When I think about blueberry pie in summer, I think about my father loading us into the forest green station wagon at the ungodly hour of 6 am, with the sole purpose of getting on the road before rush hour traffic. No matter how you sliced it, Maine was eight hours away and for the passenger wedged between a Coleman cooler and the ‘way back’ seat, it was interminable. We seemed to manage without water bottles or juice boxes, relying instead on cold water dispensed into Dixie cups from an unwieldy thermos. Our navigation system consisted of a series of AAA paper maps, folded neatly and secured in the glove compartment. My father was well acquainted with every thruway and turnpike, beltway and parkway, only asking my mother to pull out the map when an unforeseen traffic incident snarled his plans. He rolled the window down periodically to feed the tollbooths with coins easily accessible from the unused ashtray. The radio stations vacillated between up to the minute traffic reports and easy listening. Occasionally, my mother would lean over and change the dial to a contemporary station. We stopped infrequently along the way; once for a picnic lunch, once to fill the thirsty car with gas, and mid-afternoon for gravity defying scoops of ice cream perched high atop sugar cones. For more years than I can count, the sole purpose of our trip was Visiting Day/Parents Weekend at the summer camp my brothers attended.

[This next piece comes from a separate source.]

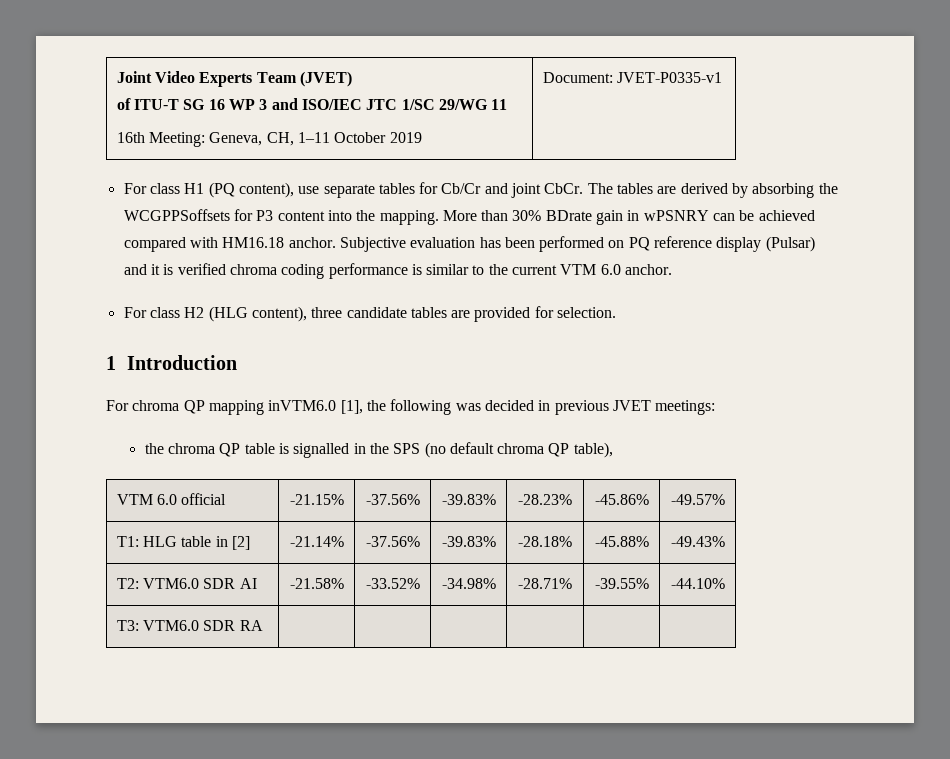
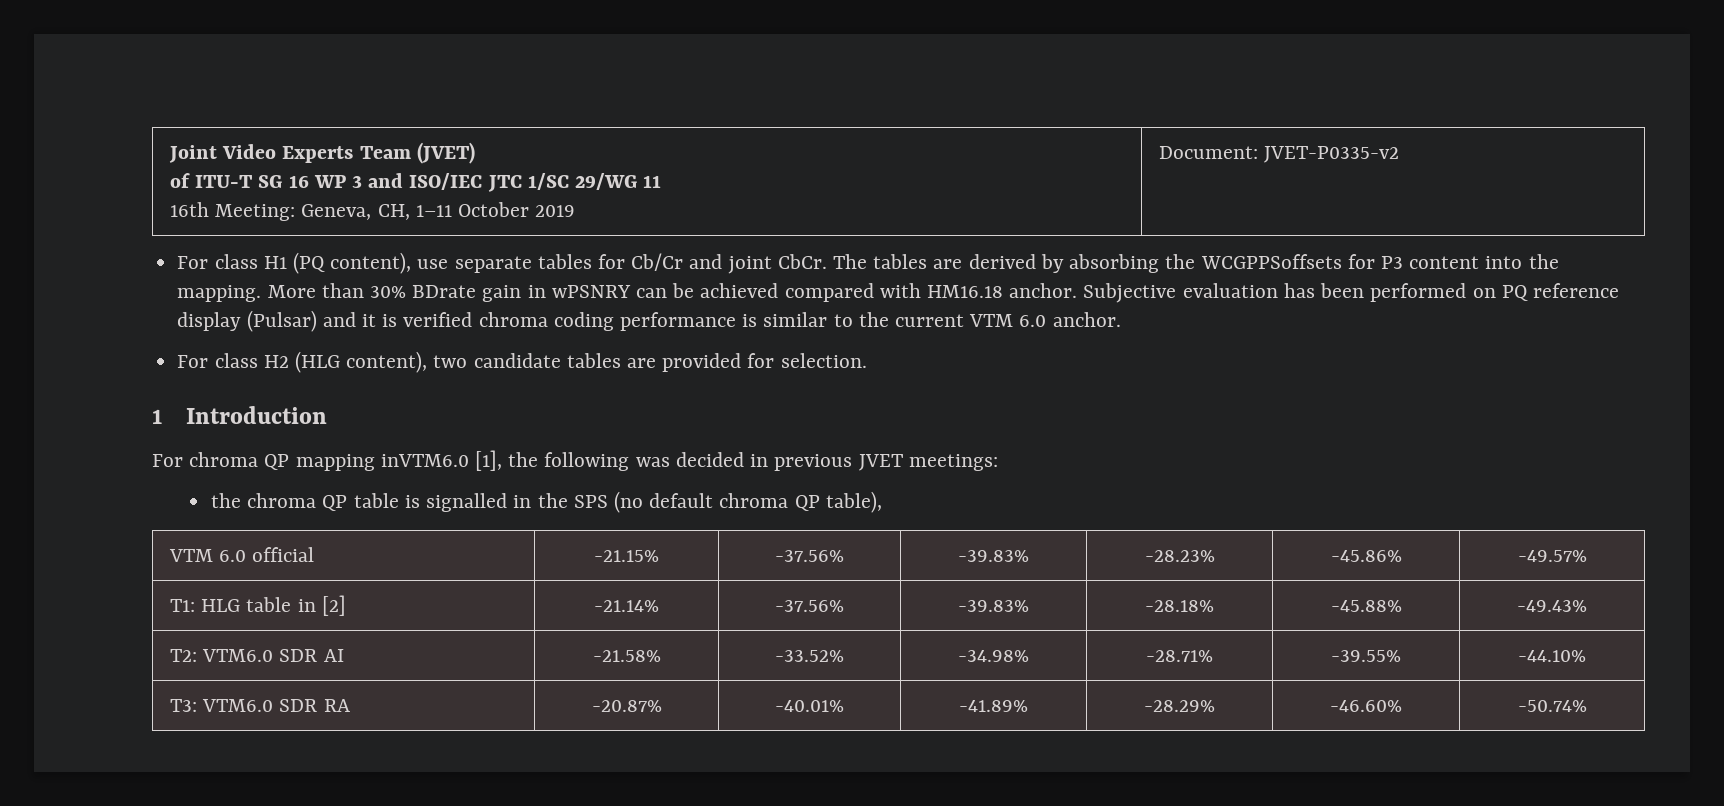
[616,72,722,83] JVET-P0335-v1 -> [1264,146,1400,163] JVET-P0335-v2
[311,307,343,318] three -> [433,355,468,368] two
(263, 625) | | | | | -> [591,700,662,712] [775,700,844,712] [959,700,1028,712] [1144,700,1215,712] [1330,700,1402,712] [1517,700,1587,712] -20.87% | -40.01% | -41.89% | -28.29% | -46.60% | -50.74%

My sleep-away camp experience was less successful; an eight-week stint in the Maine woods left me more homesick than emancipated, with no hankering to return. In between lake swims, non-competitive sports, and skit night, we hiked along trails cushioned with pine needles, edged in sun-dappled ferns. One of our counselors was a botanist, keen on identifying plant-life while steering us clear of poisonous shrubs and ivy. Guiding us towards meandering clusters of wild Maine blueberries, we ate them by the handfuls, dotting our fingers and our white middy blouses in violet. We were foragers way ahead of our time. The berries were both vibrantly sweet and tart, much like the candy options available from the camp’s daily canteen. Sprawled across my bunk popping Sweet-Tarts into my mouth, I wrote letters to my parents imploring them to let me come home. In return, my mother’s letters were breezy and newsy, reminding me how much I would miss camp when it ended. My father simply wrote in his signature scrawl; “I miss you but remember, life is a series of adjustments.” He was right.
To this day, a Maine license plate still causes a double-edged tinge of homesickness and carsickness. After years of little adjustments however, a trip to ‘Vacationland’ is a much welcome respite. It also boasts quart containers of wild blueberries begging to be consumed.
A really fine slice of blueberry pie made with wild Maine berries conjures summer camp in the very first forkful. It is a totally different pie experience than the plump cultivated, (“highbush”) berries suspended in sugar and Minute tapioca that most of us grew up with. When faced with an empty pie shell and 6 cups of blues, I am always reminded that blueberry pie in particular is tricky business, a balancing act of sweetness and thickener, capable of standing up to a fork, yet saucy enough to spill across a dessert plate. The collision of warm berries against a pool of melting vanilla ice cream, all tangled up between a flaky pie crust epitomizes summer, but it’s challenging to execute successfully. Just back from a road trip to ‘Vacationland,’ I’ve opted for the least bit of intervention between wild Maine blueberries and my pie plate. Combining them with a shy amount of sweetener and just enough thickener to contain the juices, the berries are topped with rich biscuit dough and baked until bubbly. Had my father been joining me, he would have insisted on dousing the cobbled biscuits and fruit with pouring cream. Like father, like daughter.